DIP Colloquium

Speaker: Guillermo Del Pinal (UMASS)
Title: Logicality and exhaustification: Towards an explanatory account of meaning-based distributional constraints
Date:
Time: 16:00 - 17:30
Location: Room L1.17 at LAB 42
Abstract: 
Various classes of functional terms---quantifiers, exceptives, comparatives, auxiliaries, attitude verbs, etc.---are subject to distributional constraints that don't seem amenable to syntactic or complexity based characterizations, yet can be systematically captured in semantic terms. These constraints have been taken to support the `Logicality of Language', i.e.,  the view that the human language system includes a computational system that can identify and automatically filter out LFs which are informationally trivial. Proponents of Logicality have proposed implementations that try avoid over-generating predictions of unacceptability for various kinds of superficial tautologies and contradictions. Less appreciated, however, is that unless we substantially constrain the kinds of logical operators that can be appealed to, triviality-based analyses risk collapsing into un-explanatory, direct encodings of the observed restrictions.

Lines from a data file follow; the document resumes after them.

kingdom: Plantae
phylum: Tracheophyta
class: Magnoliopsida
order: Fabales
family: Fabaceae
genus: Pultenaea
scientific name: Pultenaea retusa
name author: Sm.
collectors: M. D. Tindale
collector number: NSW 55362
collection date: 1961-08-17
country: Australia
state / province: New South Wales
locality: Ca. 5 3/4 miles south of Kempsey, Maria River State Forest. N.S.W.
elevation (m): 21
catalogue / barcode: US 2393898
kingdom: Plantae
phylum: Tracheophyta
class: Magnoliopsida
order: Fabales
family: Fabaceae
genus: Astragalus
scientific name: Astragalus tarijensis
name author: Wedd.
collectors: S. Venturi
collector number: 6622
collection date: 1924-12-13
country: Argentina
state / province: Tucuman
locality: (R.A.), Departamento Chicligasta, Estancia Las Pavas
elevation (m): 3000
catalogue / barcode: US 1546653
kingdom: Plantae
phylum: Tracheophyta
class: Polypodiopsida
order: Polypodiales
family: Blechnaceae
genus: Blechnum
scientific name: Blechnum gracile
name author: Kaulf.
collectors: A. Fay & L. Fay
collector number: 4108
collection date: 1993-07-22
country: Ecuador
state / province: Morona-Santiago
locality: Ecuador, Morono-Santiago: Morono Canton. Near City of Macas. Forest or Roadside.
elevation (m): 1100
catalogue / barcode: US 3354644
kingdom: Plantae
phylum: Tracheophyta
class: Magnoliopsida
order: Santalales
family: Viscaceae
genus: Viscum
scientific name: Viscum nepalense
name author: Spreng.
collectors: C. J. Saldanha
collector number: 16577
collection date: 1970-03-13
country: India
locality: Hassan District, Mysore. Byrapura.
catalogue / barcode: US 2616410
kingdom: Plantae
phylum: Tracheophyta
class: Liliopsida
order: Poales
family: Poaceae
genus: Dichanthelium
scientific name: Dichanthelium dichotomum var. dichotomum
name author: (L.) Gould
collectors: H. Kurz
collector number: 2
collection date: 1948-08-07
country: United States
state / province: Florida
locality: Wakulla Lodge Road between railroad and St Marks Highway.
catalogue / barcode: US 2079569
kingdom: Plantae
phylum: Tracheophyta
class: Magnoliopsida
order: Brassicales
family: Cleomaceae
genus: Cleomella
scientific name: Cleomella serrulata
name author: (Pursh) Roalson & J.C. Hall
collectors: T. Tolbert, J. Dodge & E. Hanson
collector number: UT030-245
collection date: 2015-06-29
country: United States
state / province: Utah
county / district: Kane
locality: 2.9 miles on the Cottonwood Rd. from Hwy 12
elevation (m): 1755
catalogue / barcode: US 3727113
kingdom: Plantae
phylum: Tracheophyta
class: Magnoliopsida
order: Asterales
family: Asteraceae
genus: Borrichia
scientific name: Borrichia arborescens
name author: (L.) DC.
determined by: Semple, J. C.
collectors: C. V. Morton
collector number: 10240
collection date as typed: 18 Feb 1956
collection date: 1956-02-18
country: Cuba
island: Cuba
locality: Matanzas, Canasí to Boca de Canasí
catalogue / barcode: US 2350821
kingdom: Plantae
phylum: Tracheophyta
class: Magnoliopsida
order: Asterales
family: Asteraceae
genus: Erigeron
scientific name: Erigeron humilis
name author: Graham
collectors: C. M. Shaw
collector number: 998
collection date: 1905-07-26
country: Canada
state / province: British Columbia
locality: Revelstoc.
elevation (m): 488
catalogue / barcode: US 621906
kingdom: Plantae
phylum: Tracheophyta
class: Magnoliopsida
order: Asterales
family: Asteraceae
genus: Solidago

Sensitive to this challenge, in this talk I will explore an approach to triviality-based constraints which rests on the independently motivated hypothesis that the language system has access to a limited repertoire of covert exhaustification operators, akin to “only" and “even", whose function is to optimize certain trade-offs, inherent in language-based communication, between computational complexity and informativity. The view I will explore builds on proposal that many classes of logical terms include morphologically marked duplicates which differ from their non-marked counterparts only in that they call for obligatory exhaustification. Depending on the specific syntactic configuration in which they occur, this association can reduce ambiguity and increase informativeness---but it can also generate trivial readings that result in strict unacceptability. I will motivate this approach by deriving some well-known distributional constraints, and showing that it descriptively outperforms Lexicalist alternatives and can be straightforwardly combined with a principled solution to the over-generation problem. I will also present two ways in which this approach helps us understand why the human language system is designed so as to automatically filter out certain informationally trivial structures.